Примерно в это время, вероятно, под влиянием эйфории, дедушка посетил Девон, так что к моменту, когда его корабль поднял паруса, моя бабушка была беременна. Скорее всего он об этом ничего не знал, а если бы даже и знал, никакой бы разницы не было. Как свидетельствуют источники, мой дед пребывал не в самом лучшем состоянии, чтобы возглавлять экспедицию. Никаких признаков объективного мышления, одна лишь одержимость целью. Альпинисты называют это лихорадкой вершины. Признаки такой лихорадки я чувствовал у себя.
Автобус привез меня обратно в центр Линкольна в начале восьмого. Катя уже ждала в баре отеля. Я боялся встретить там Андерсона, но зал был почти пуст. В одном углу сидела Катя, а в другом пожилые супруги вполголоса из-за чего-то ссорились. Думаю, Катя все поняла по моему виду, когда я прошел прямо к ней, сел и положил на стол два листа ксерокопий.
— Нас обдурили.
Она посмотрела на ксерокопии.
— Ничего не понимаю. Это письмо в Стамфорд…
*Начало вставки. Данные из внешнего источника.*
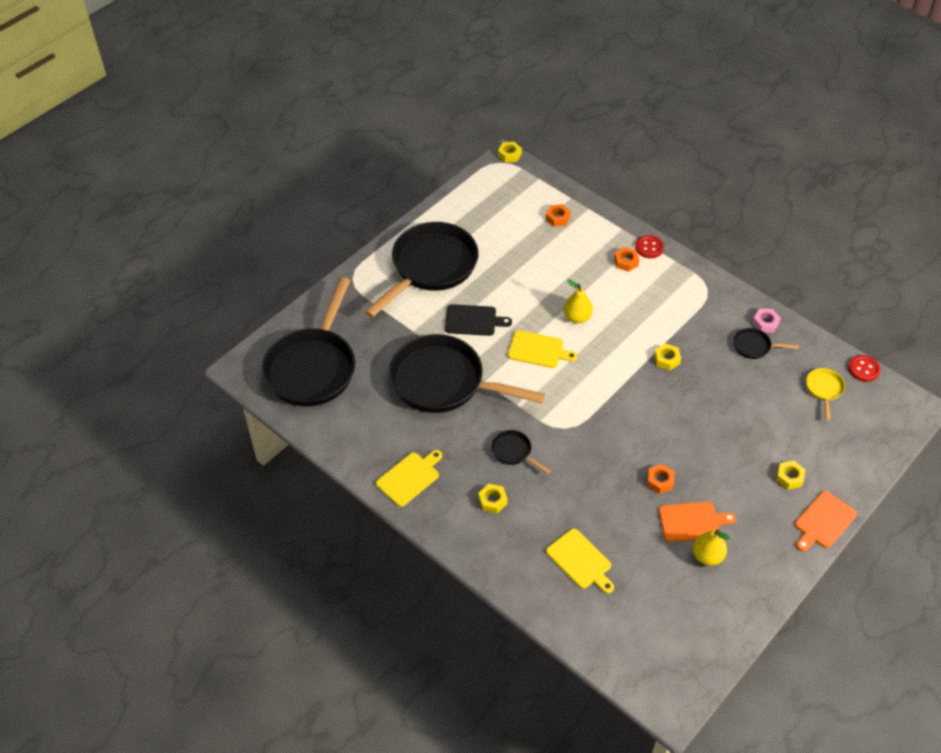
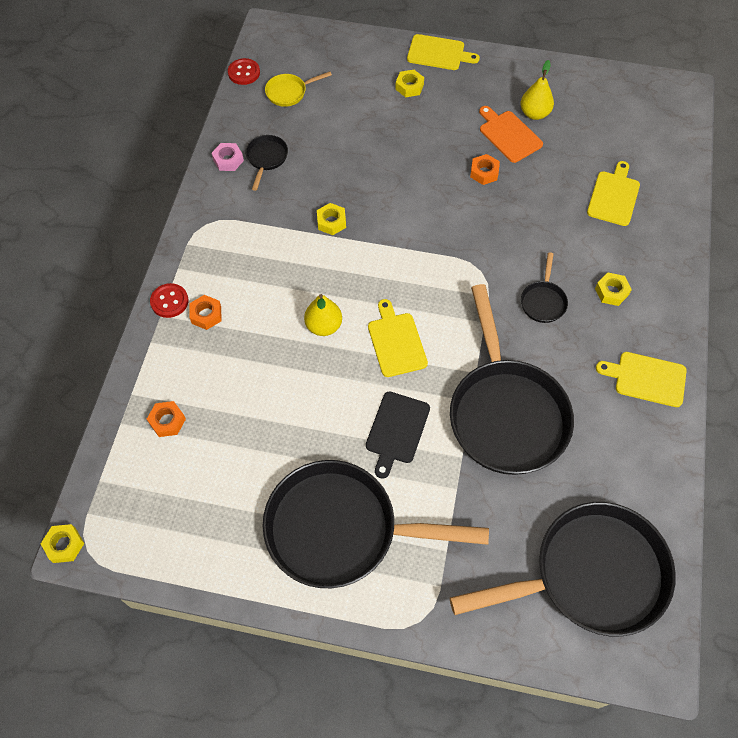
camera: 120 degrees left, 10 degrees up
(473, 320) = (397, 430): black cutting board -> black cutting board turned 135 degrees counterclockwise
(754, 346) = (266, 158): black pan -> black pan turned 150 degrees counterclockwise
(823, 521) = (438, 53): orange cutting board -> yellow cutting board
— Да. Но где тут сказано, что адресат живет в Стамфорде?
Катя пожала плечами:
— В письме ничего. Только на конверте.
— Вот именно. — Я взял ксерокопию конверта, на котором было написано:
Мисс Марте Эйнзби
Олд-Мэнор
Стамфорд
Линкольншир
— Оригинал мы не видели. Поттсу досталась лишь ксерокопия. Теперь слушайте: Эйнзби — не фамилия, а название деревни в графстве Линкольншир.
— Конечно! Фамилию и название деревни поменяли местами. Всего два слова. Это нетрудно — вырезать и вклеить. А потом сделать ксерокопию.